TASK ITEM — Reproduce the text of all the records, changing every occurrence of "Select product options" to "Choose product options" and leaving everything else unchanged.

DATA SECTION —
◇ ◇ ◇ ◇ ◇ ◇ ◇

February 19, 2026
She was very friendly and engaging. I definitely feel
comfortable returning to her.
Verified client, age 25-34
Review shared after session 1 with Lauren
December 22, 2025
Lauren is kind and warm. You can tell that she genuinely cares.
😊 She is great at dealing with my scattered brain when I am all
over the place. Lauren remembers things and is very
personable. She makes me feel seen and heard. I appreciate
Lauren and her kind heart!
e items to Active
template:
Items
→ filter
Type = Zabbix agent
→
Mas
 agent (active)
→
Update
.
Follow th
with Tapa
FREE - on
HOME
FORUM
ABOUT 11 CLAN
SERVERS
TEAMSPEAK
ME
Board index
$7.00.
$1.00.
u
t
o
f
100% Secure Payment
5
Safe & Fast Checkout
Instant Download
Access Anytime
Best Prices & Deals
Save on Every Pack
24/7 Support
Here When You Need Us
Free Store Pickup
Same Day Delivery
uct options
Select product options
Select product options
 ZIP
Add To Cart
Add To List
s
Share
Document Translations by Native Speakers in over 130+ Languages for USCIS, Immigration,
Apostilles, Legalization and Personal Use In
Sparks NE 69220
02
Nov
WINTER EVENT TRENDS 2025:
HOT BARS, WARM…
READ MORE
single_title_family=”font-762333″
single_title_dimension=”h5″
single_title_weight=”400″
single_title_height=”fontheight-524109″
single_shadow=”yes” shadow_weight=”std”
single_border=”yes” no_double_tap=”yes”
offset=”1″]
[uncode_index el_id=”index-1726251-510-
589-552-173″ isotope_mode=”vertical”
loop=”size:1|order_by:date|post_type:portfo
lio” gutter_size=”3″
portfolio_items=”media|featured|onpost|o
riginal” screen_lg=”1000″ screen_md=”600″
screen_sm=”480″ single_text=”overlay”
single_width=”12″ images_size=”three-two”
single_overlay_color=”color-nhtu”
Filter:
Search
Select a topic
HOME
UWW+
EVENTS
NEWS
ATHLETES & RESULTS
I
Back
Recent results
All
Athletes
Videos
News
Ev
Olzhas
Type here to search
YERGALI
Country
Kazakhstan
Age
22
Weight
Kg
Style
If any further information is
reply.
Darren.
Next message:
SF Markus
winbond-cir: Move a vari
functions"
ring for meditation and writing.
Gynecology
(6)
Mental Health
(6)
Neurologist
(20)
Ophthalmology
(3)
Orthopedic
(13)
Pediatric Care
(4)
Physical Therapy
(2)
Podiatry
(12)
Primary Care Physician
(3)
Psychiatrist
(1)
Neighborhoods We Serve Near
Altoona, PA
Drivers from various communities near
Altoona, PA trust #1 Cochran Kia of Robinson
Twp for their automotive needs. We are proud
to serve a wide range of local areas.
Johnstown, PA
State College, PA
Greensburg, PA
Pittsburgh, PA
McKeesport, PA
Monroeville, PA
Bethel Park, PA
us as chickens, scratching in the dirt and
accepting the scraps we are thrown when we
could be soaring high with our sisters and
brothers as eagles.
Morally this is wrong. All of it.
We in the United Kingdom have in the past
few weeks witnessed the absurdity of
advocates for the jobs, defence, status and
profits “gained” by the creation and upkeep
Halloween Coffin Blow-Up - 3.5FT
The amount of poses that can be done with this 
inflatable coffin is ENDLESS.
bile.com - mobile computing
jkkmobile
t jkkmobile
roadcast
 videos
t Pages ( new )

◇ ◇ ◇ ◇ ◇ ◇ ◇

SOLUTION TO THIS PROBLEM —
February 19, 2026
She was very friendly and engaging. I definitely feel
comfortable returning to her.
Verified client, age 25-34
Review shared after session 1 with Lauren
December 22, 2025
Lauren is kind and warm. You can tell that she genuinely cares.
😊 She is great at dealing with my scattered brain when I am all
over the place. Lauren remembers things and is very
personable. She makes me feel seen and heard. I appreciate
Lauren and her kind heart!
e items to Active
template:
Items
→ filter
Type = Zabbix agent
→
Mas
 agent (active)
→
Update
.
Follow th
with Tapa
FREE - on
HOME
FORUM
ABOUT 11 CLAN
SERVERS
TEAMSPEAK
ME
Board index
$7.00.
$1.00.
u
t
o
f
100% Secure Payment
5
Safe & Fast Checkout
Instant Download
Access Anytime
Best Prices & Deals
Save on Every Pack
24/7 Support
Here When You Need Us
Free Store Pickup
Same Day Delivery
uct options
Choose product options
Choose product options
 ZIP
Add To Cart
Add To List
s
Share
Document Translations by Native Speakers in over 130+ Languages for USCIS, Immigration,
Apostilles, Legalization and Personal Use In
Sparks NE 69220
02
Nov
WINTER EVENT TRENDS 2025:
HOT BARS, WARM…
READ MORE
single_title_family=”font-762333″
single_title_dimension=”h5″
single_title_weight=”400″
single_title_height=”fontheight-524109″
single_shadow=”yes” shadow_weight=”std”
single_border=”yes” no_double_tap=”yes”
offset=”1″]
[uncode_index el_id=”index-1726251-510-
589-552-173″ isotope_mode=”vertical”
loop=”size:1|order_by:date|post_type:portfo
lio” gutter_size=”3″
portfolio_items=”media|featured|onpost|o
riginal” screen_lg=”1000″ screen_md=”600″
screen_sm=”480″ single_text=”overlay”
single_width=”12″ images_size=”three-two”
single_overlay_color=”color-nhtu”
Filter:
Search
Select a topic
HOME
UWW+
EVENTS
NEWS
ATHLETES & RESULTS
I
Back
Recent results
All
Athletes
Videos
News
Ev
Olzhas
Type here to search
YERGALI
Country
Kazakhstan
Age
22
Weight
Kg
Style
If any further information is
reply.
Darren.
Next message:
SF Markus
winbond-cir: Move a vari
functions"
ring for meditation and writing.
Gynecology
(6)
Mental Health
(6)
Neurologist
(20)
Ophthalmology
(3)
Orthopedic
(13)
Pediatric Care
(4)
Physical Therapy
(2)
Podiatry
(12)
Primary Care Physician
(3)
Psychiatrist
(1)
Neighborhoods We Serve Near
Altoona, PA
Drivers from various communities near
Altoona, PA trust #1 Cochran Kia of Robinson
Twp for their automotive needs. We are proud
to serve a wide range of local areas.
Johnstown, PA
State College, PA
Greensburg, PA
Pittsburgh, PA
McKeesport, PA
Monroeville, PA
Bethel Park, PA
us as chickens, scratching in the dirt and
accepting the scraps we are thrown when we
could be soaring high with our sisters and
brothers as eagles.
Morally this is wrong. All of it.
We in the United Kingdom have in the past
few weeks witnessed the absurdity of
advocates for the jobs, defence, status and
profits “gained” by the creation and upkeep
Halloween Coffin Blow-Up - 3.5FT
The amount of poses that can be done with this 
inflatable coffin is ENDLESS.
bile.com - mobile computing
jkkmobile
t jkkmobile
roadcast
 videos
t Pages ( new )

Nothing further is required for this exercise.